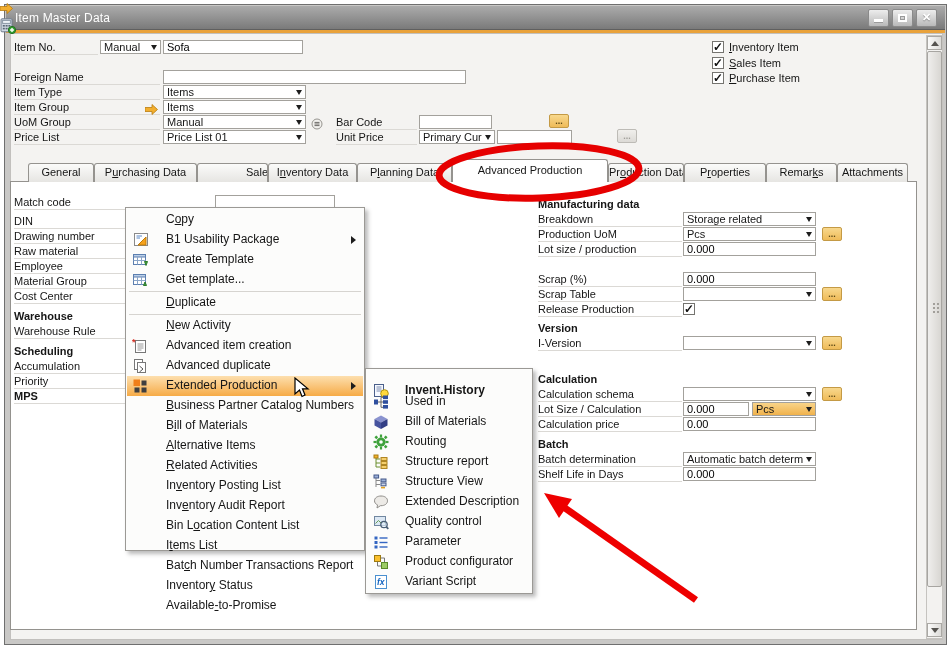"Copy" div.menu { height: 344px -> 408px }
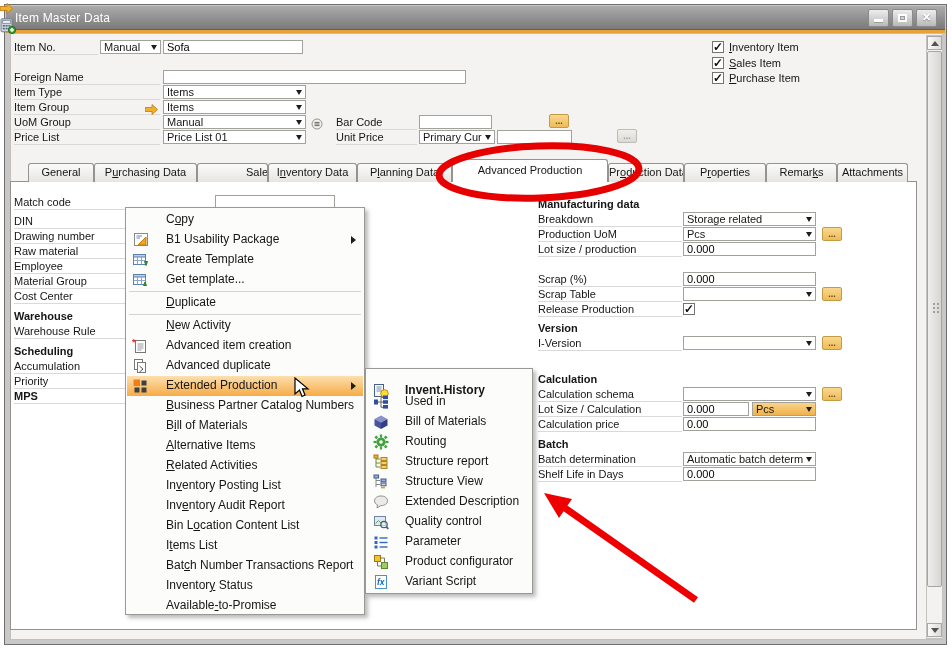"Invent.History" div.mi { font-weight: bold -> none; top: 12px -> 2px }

...

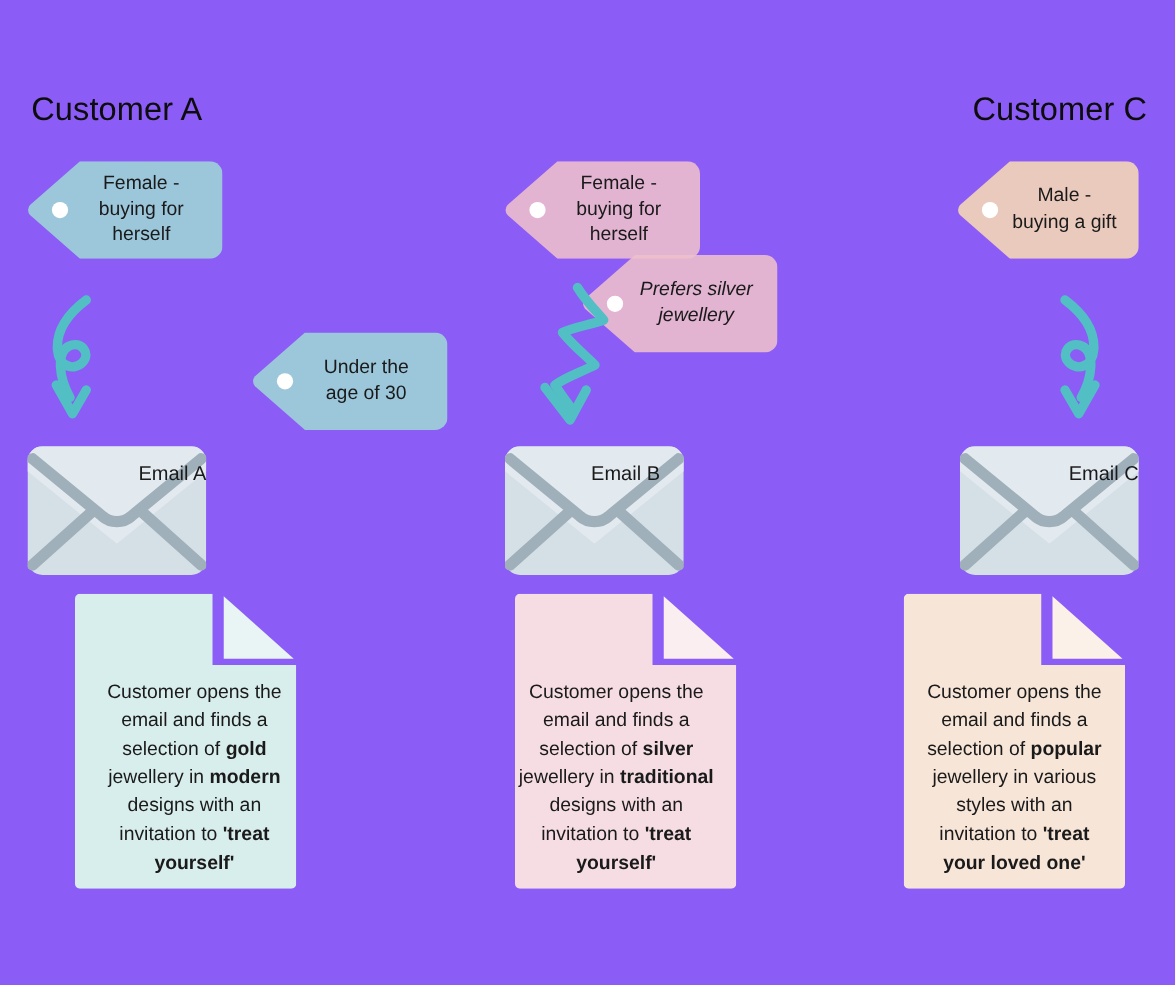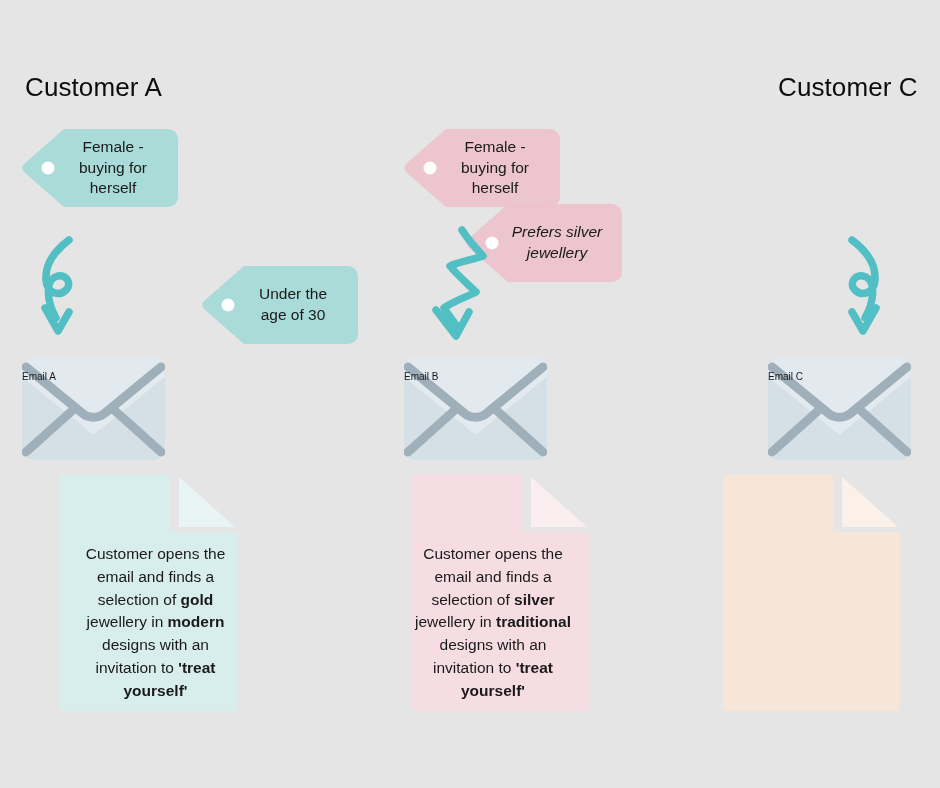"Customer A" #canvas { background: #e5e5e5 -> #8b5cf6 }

--

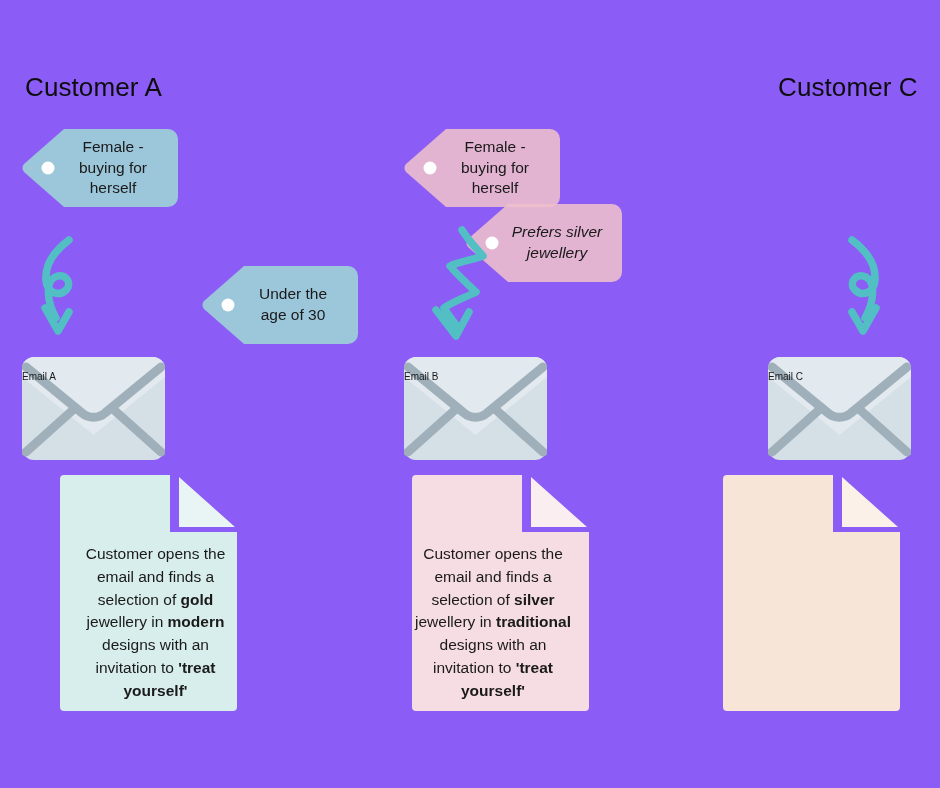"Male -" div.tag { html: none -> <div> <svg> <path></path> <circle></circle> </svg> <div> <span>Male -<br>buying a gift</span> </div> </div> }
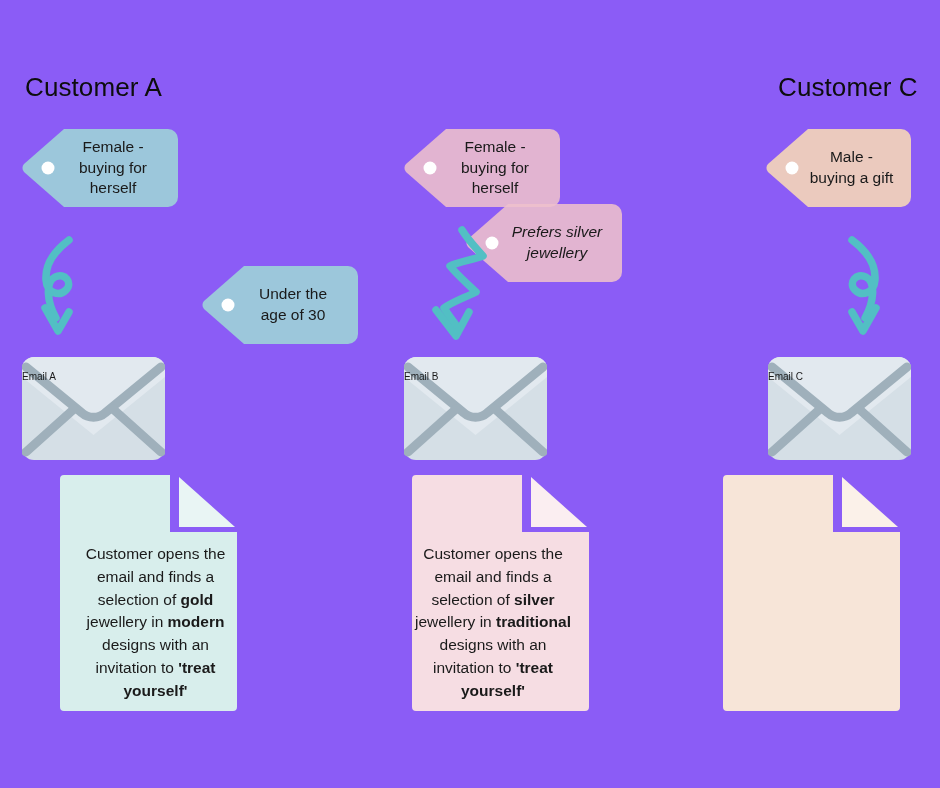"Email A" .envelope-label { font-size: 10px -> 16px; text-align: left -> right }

**TRY IT**
Transcribe the listing above exactly, but only from the line with "height: 344px ->" through the line with "font-weight: bold ->". Include both of those lines and omit the pictures.

**OUTPUT FOR THIS TASK**
"Copy" div.menu { height: 344px -> 408px }
"Invent.History" div.mi { font-weight: bold -> none; top: 12px -> 2px }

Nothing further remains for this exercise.